====== Data section

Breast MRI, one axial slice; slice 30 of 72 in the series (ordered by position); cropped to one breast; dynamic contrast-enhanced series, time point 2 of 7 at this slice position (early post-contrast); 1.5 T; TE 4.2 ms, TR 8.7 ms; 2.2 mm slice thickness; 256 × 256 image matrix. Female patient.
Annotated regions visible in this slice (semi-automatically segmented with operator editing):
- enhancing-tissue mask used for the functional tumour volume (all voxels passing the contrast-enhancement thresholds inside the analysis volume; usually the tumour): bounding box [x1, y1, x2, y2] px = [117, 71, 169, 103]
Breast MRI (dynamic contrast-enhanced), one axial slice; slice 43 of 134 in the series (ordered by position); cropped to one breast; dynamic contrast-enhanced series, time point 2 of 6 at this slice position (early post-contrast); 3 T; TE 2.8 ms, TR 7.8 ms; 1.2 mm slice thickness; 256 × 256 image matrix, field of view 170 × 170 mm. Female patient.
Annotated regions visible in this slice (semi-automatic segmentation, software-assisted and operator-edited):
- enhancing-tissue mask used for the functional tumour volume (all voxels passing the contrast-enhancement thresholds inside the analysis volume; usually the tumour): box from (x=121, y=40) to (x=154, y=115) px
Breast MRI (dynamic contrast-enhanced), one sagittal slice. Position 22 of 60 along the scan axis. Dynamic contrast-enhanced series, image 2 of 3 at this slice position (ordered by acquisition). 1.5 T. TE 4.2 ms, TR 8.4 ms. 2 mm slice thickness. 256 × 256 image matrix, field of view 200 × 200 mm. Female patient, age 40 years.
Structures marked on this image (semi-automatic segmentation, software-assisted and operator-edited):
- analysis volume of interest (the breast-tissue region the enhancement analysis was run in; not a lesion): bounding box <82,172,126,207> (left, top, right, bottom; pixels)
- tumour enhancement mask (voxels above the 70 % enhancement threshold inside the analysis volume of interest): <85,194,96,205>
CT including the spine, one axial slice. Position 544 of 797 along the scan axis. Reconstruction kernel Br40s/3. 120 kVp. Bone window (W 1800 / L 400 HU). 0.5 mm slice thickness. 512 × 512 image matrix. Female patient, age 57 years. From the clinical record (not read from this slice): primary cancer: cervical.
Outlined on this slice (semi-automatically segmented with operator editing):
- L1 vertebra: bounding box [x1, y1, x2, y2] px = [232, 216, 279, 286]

============

What is expected: In the lines above, find the word "with" and copy each line that contains it.

Task solution:
Annotated regions visible in this slice (semi-automatically segmented with operator editing):
Outlined on this slice (semi-automatically segmented with operator editing):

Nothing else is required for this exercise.